◆ Brief ◆
Print all of the records. Exclude the images.

◆ Dataset records ◆

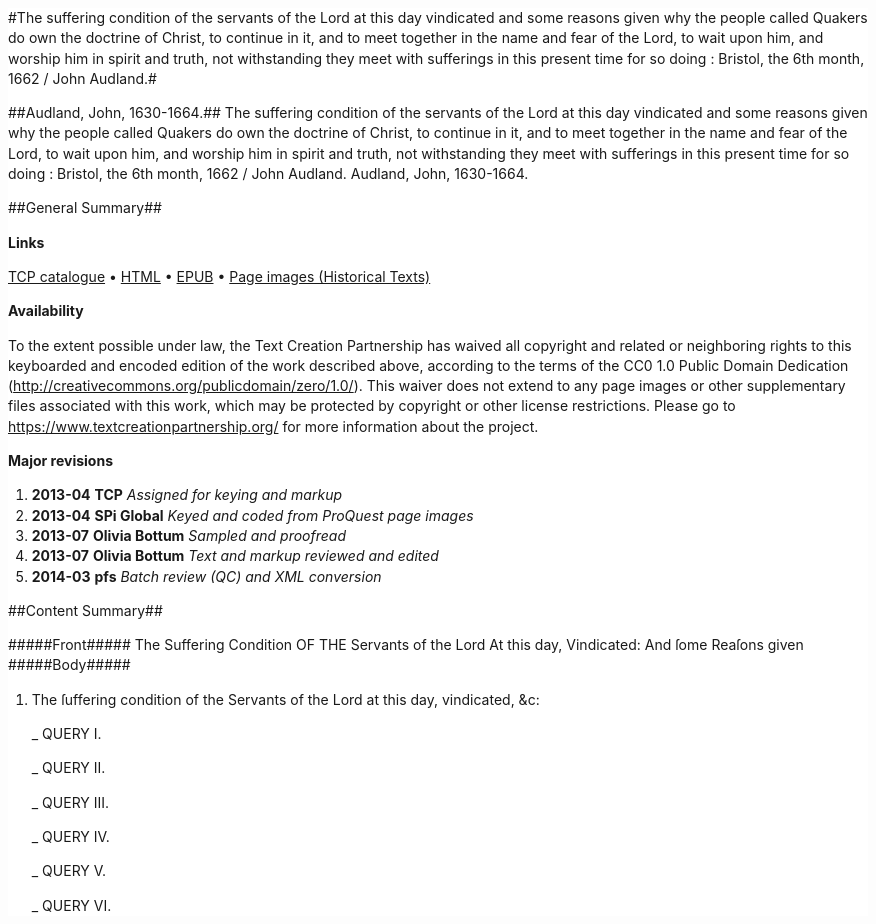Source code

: #The suffering condition of the servants of the Lord at this day vindicated and some reasons given why the people called Quakers do own the doctrine of Christ, to continue in it, and to meet together in the name and fear of the Lord, to wait upon him, and worship him in spirit and truth, not withstanding they meet with sufferings in this present time for so doing : Bristol, the 6th month, 1662 / John Audland.#

##Audland, John, 1630-1664.##
The suffering condition of the servants of the Lord at this day vindicated and some reasons given why the people called Quakers do own the doctrine of Christ, to continue in it, and to meet together in the name and fear of the Lord, to wait upon him, and worship him in spirit and truth, not withstanding they meet with sufferings in this present time for so doing : Bristol, the 6th month, 1662 / John Audland.
Audland, John, 1630-1664.

##General Summary##

**Links**

[TCP catalogue](http://www.ota.ox.ac.uk/tcp/)  • 
[HTML](http://tei.it.ox.ac.uk/tcp/Texts-HTML/free/A26/A26199.html)  • 
[EPUB](http://tei.it.ox.ac.uk/tcp/Texts-EPUB/free/A26/A26199.epub) • 
[Page images (Historical Texts)](https://historicaltexts.jisc.ac.uk/eebo-12124898e)

**Availability**

To the extent possible under law, the Text Creation Partnership has waived all copyright and related or neighboring rights to this keyboarded and encoded edition of the work described above, according to the terms of the CC0 1.0 Public Domain Dedication (http://creativecommons.org/publicdomain/zero/1.0/). This waiver does not extend to any page images or other supplementary files associated with this work, which may be protected by copyright or other license restrictions. Please go to https://www.textcreationpartnership.org/ for more information about the project.

**Major revisions**

1. __2013-04__ __TCP__ *Assigned for keying and markup*
1. __2013-04__ __SPi Global__ *Keyed and coded from ProQuest page images*
1. __2013-07__ __Olivia Bottum__ *Sampled and proofread*
1. __2013-07__ __Olivia Bottum__ *Text and markup reviewed and edited*
1. __2014-03__ __pfs__ *Batch review (QC) and XML conversion*

##Content Summary##

#####Front#####
The Suffering Condition OF THE Servants of the Lord At this day, Vindicated: And ſome Reaſons given 
#####Body#####

1. The ſuffering condition of the Servants of the Lord at this day, vindicated, &c:

    _ QUERY I.

    _ QUERY II.

    _ QUERY III.

    _ QUERY IV.

    _ QUERY V.

    _ QUERY VI.
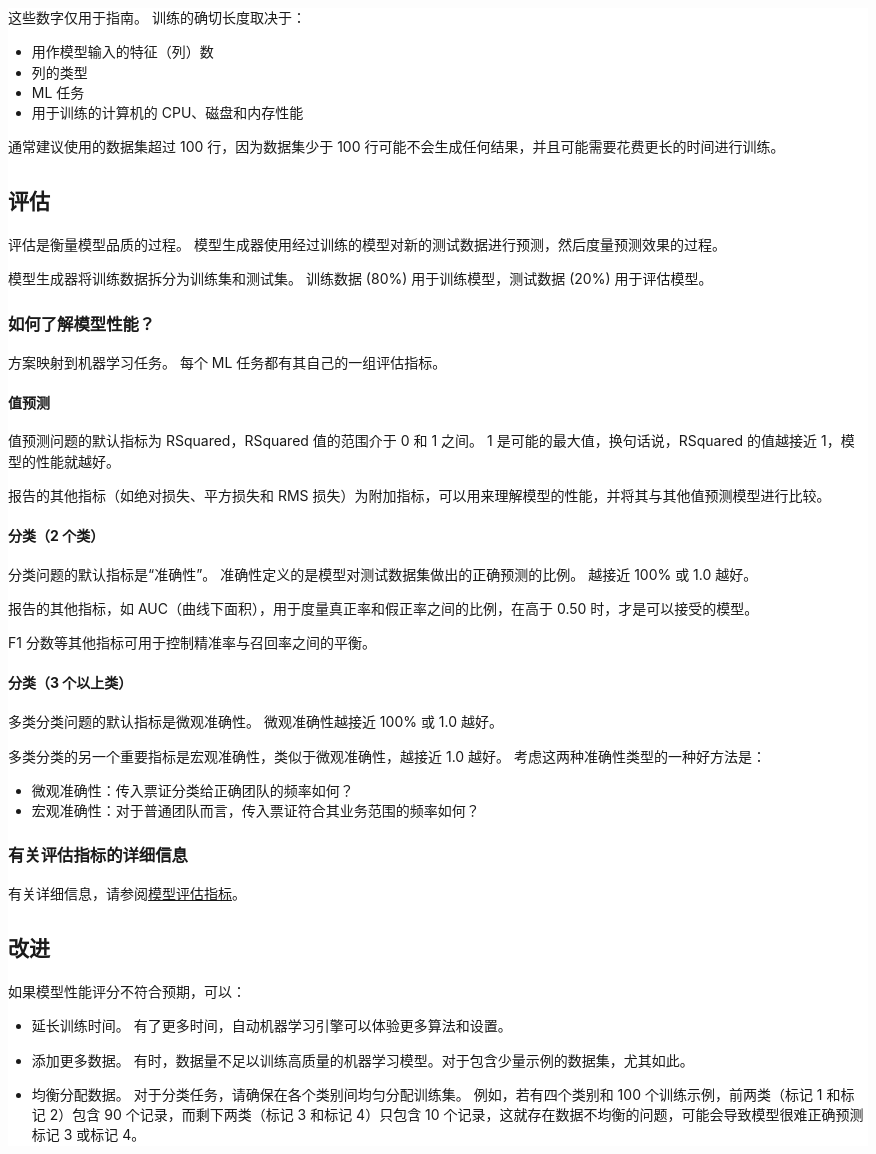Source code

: 这些数字仅用于指南。 训练的确切长度取决于：

- 用作模型输入的特征（列）数
- 列的类型
- ML 任务
- 用于训练的计算机的 CPU、磁盘和内存性能

通常建议使用的数据集超过 100 行，因为数据集少于 100 行可能不会生成任何结果，并且可能需要花费更长的时间进行训练。

## <a name="evaluate"></a>评估

评估是衡量模型品质的过程。 模型生成器使用经过训练的模型对新的测试数据进行预测，然后度量预测效果的过程。

模型生成器将训练数据拆分为训练集和测试集。 训练数据 (80%) 用于训练模型，测试数据 (20%) 用于评估模型。

### <a name="how-do-i-understand-my-model-performance"></a>如何了解模型性能？

方案映射到机器学习任务。 每个 ML 任务都有其自己的一组评估指标。

#### <a name="value-prediction"></a>值预测

值预测问题的默认指标为 RSquared，RSquared 值的范围介于 0 和 1 之间。 1 是可能的最大值，换句话说，RSquared 的值越接近 1，模型的性能就越好。

报告的其他指标（如绝对损失、平方损失和 RMS 损失）为附加指标，可以用来理解模型的性能，并将其与其他值预测模型进行比较。

#### <a name="classification-2-categories"></a>分类（2 个类）

分类问题的默认指标是“准确性”。 准确性定义的是模型对测试数据集做出的正确预测的比例。 越接近 100% 或 1.0 越好。

报告的其他指标，如 AUC（曲线下面积），用于度量真正率和假正率之间的比例，在高于 0.50 时，才是可以接受的模型。

F1 分数等其他指标可用于控制精准率与召回率之间的平衡。

#### <a name="classification-3-categories"></a>分类（3 个以上类）

多类分类问题的默认指标是微观准确性。 微观准确性越接近 100% 或 1.0 越好。

多类分类的另一个重要指标是宏观准确性，类似于微观准确性，越接近 1.0 越好。 考虑这两种准确性类型的一种好方法是：

- 微观准确性：传入票证分类给正确团队的频率如何？
- 宏观准确性：对于普通团队而言，传入票证符合其业务范围的频率如何？

### <a name="more-information-on-evaluation-metrics"></a>有关评估指标的详细信息

有关详细信息，请参阅[模型评估指标](resources/metrics.md)。

## <a name="improve"></a>改进

如果模型性能评分不符合预期，可以：

- 延长训练时间。 有了更多时间，自动机器学习引擎可以体验更多算法和设置。

- 添加更多数据。 有时，数据量不足以训练高质量的机器学习模型。对于包含少量示例的数据集，尤其如此。

- 均衡分配数据。 对于分类任务，请确保在各个类别间均匀分配训练集。 例如，若有四个类别和 100 个训练示例，前两类（标记 1 和标记 2）包含 90 个记录，而剩下两类（标记 3 和标记 4）只包含 10 个记录，这就存在数据不均衡的问题，可能会导致模型很难正确预测标记 3 或标记 4。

◆ Solved exercise ◆
Source code

: #The suffering condition of the servants of the Lord at this day vindicated and some reasons given why the people called Quakers do own the doctrine of Christ, to continue in it, and to meet together in the name and fear of the Lord, to wait upon him, and worship him in spirit and truth, not withstanding they meet with sufferings in this present time for so doing : Bristol, the 6th month, 1662 / John Audland.#

##Audland, John, 1630-1664.##
The suffering condition of the servants of the Lord at this day vindicated and some reasons given why the people called Quakers do own the doctrine of Christ, to continue in it, and to meet together in the name and fear of the Lord, to wait upon him, and worship him in spirit and truth, not withstanding they meet with sufferings in this present time for so doing : Bristol, the 6th month, 1662 / John Audland.
Audland, John, 1630-1664.

##General Summary##

**Links**

[TCP catalogue](http://www.ota.ox.ac.uk/tcp/)  • 
[HTML](http://tei.it.ox.ac.uk/tcp/Texts-HTML/free/A26/A26199.html)  • 
[EPUB](http://tei.it.ox.ac.uk/tcp/Texts-EPUB/free/A26/A26199.epub) • 
[Page images (Historical Texts)](https://historicaltexts.jisc.ac.uk/eebo-12124898e)

**Availability**

To the extent possible under law, the Text Creation Partnership has waived all copyright and related or neighboring rights to this keyboarded and encoded edition of the work described above, according to the terms of the CC0 1.0 Public Domain Dedication (http://creativecommons.org/publicdomain/zero/1.0/). This waiver does not extend to any page images or other supplementary files associated with this work, which may be protected by copyright or other license restrictions. Please go to https://www.textcreationpartnership.org/ for more information about the project.

**Major revisions**

1. __2013-04__ __TCP__ *Assigned for keying and markup*
1. __2013-04__ __SPi Global__ *Keyed and coded from ProQuest page images*
1. __2013-07__ __Olivia Bottum__ *Sampled and proofread*
1. __2013-07__ __Olivia Bottum__ *Text and markup reviewed and edited*
1. __2014-03__ __pfs__ *Batch review (QC) and XML conversion*

##Content Summary##

#####Front#####
The Suffering Condition OF THE Servants of the Lord At this day, Vindicated: And ſome Reaſons given 
#####Body#####

1. The ſuffering condition of the Servants of the Lord at this day, vindicated, &c:

    _ QUERY I.

    _ QUERY II.

    _ QUERY III.

    _ QUERY IV.

    _ QUERY V.

    _ QUERY VI.
Source code

: 这些数字仅用于指南。 训练的确切长度取决于：

- 用作模型输入的特征（列）数
- 列的类型
- ML 任务
- 用于训练的计算机的 CPU、磁盘和内存性能

通常建议使用的数据集超过 100 行，因为数据集少于 100 行可能不会生成任何结果，并且可能需要花费更长的时间进行训练。

## <a name="evaluate"></a>评估

评估是衡量模型品质的过程。 模型生成器使用经过训练的模型对新的测试数据进行预测，然后度量预测效果的过程。

模型生成器将训练数据拆分为训练集和测试集。 训练数据 (80%) 用于训练模型，测试数据 (20%) 用于评估模型。

### <a name="how-do-i-understand-my-model-performance"></a>如何了解模型性能？

方案映射到机器学习任务。 每个 ML 任务都有其自己的一组评估指标。

#### <a name="value-prediction"></a>值预测

值预测问题的默认指标为 RSquared，RSquared 值的范围介于 0 和 1 之间。 1 是可能的最大值，换句话说，RSquared 的值越接近 1，模型的性能就越好。

报告的其他指标（如绝对损失、平方损失和 RMS 损失）为附加指标，可以用来理解模型的性能，并将其与其他值预测模型进行比较。

#### <a name="classification-2-categories"></a>分类（2 个类）

分类问题的默认指标是“准确性”。 准确性定义的是模型对测试数据集做出的正确预测的比例。 越接近 100% 或 1.0 越好。

报告的其他指标，如 AUC（曲线下面积），用于度量真正率和假正率之间的比例，在高于 0.50 时，才是可以接受的模型。

F1 分数等其他指标可用于控制精准率与召回率之间的平衡。

#### <a name="classification-3-categories"></a>分类（3 个以上类）

多类分类问题的默认指标是微观准确性。 微观准确性越接近 100% 或 1.0 越好。

多类分类的另一个重要指标是宏观准确性，类似于微观准确性，越接近 1.0 越好。 考虑这两种准确性类型的一种好方法是：

- 微观准确性：传入票证分类给正确团队的频率如何？
- 宏观准确性：对于普通团队而言，传入票证符合其业务范围的频率如何？

### <a name="more-information-on-evaluation-metrics"></a>有关评估指标的详细信息

有关详细信息，请参阅[模型评估指标](resources/metrics.md)。

## <a name="improve"></a>改进

如果模型性能评分不符合预期，可以：

- 延长训练时间。 有了更多时间，自动机器学习引擎可以体验更多算法和设置。

- 添加更多数据。 有时，数据量不足以训练高质量的机器学习模型。对于包含少量示例的数据集，尤其如此。

- 均衡分配数据。 对于分类任务，请确保在各个类别间均匀分配训练集。 例如，若有四个类别和 100 个训练示例，前两类（标记 1 和标记 2）包含 90 个记录，而剩下两类（标记 3 和标记 4）只包含 10 个记录，这就存在数据不均衡的问题，可能会导致模型很难正确预测标记 3 或标记 4。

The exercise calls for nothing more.